**WORK ITEM**
Write out all of the lines below, exactly and completely.

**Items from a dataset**
• • • •

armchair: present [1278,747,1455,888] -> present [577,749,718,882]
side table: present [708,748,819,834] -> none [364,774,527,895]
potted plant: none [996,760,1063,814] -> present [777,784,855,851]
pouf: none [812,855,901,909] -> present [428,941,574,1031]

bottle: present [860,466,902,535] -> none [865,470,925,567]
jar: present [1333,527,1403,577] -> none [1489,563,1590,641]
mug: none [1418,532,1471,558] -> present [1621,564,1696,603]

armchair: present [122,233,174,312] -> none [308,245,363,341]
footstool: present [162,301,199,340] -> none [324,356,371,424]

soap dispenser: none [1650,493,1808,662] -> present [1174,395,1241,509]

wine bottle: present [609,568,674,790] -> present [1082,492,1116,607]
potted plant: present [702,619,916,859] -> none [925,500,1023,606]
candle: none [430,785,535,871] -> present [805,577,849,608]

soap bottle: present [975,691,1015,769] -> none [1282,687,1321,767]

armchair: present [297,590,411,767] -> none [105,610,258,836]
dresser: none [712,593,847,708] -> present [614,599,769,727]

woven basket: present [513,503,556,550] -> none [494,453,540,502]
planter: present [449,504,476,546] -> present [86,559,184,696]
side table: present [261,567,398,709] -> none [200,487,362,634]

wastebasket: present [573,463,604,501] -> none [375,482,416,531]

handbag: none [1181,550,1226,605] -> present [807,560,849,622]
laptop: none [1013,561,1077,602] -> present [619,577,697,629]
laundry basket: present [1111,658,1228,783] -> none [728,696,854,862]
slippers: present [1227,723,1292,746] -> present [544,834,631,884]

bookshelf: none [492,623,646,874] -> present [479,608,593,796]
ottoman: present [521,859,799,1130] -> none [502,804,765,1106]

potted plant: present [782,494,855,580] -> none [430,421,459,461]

• • • •

**ANSWER TO THIS PROBLEM**
armchair: present [1278,747,1455,888] -> present [577,749,718,882]
side table: present [708,748,819,834] -> none [364,774,527,895]
potted plant: none [996,760,1063,814] -> present [777,784,855,851]
pouf: none [812,855,901,909] -> present [428,941,574,1031]

bottle: present [860,466,902,535] -> none [865,470,925,567]
jar: present [1333,527,1403,577] -> none [1489,563,1590,641]
mug: none [1418,532,1471,558] -> present [1621,564,1696,603]

armchair: present [122,233,174,312] -> none [308,245,363,341]
footstool: present [162,301,199,340] -> none [324,356,371,424]

soap dispenser: none [1650,493,1808,662] -> present [1174,395,1241,509]

wine bottle: present [609,568,674,790] -> present [1082,492,1116,607]
potted plant: present [702,619,916,859] -> none [925,500,1023,606]
candle: none [430,785,535,871] -> present [805,577,849,608]

soap bottle: present [975,691,1015,769] -> none [1282,687,1321,767]

armchair: present [297,590,411,767] -> none [105,610,258,836]
dresser: none [712,593,847,708] -> present [614,599,769,727]

woven basket: present [513,503,556,550] -> none [494,453,540,502]
planter: present [449,504,476,546] -> present [86,559,184,696]
side table: present [261,567,398,709] -> none [200,487,362,634]

wastebasket: present [573,463,604,501] -> none [375,482,416,531]

handbag: none [1181,550,1226,605] -> present [807,560,849,622]
laptop: none [1013,561,1077,602] -> present [619,577,697,629]
laundry basket: present [1111,658,1228,783] -> none [728,696,854,862]
slippers: present [1227,723,1292,746] -> present [544,834,631,884]

bookshelf: none [492,623,646,874] -> present [479,608,593,796]
ottoman: present [521,859,799,1130] -> none [502,804,765,1106]

potted plant: present [782,494,855,580] -> none [430,421,459,461]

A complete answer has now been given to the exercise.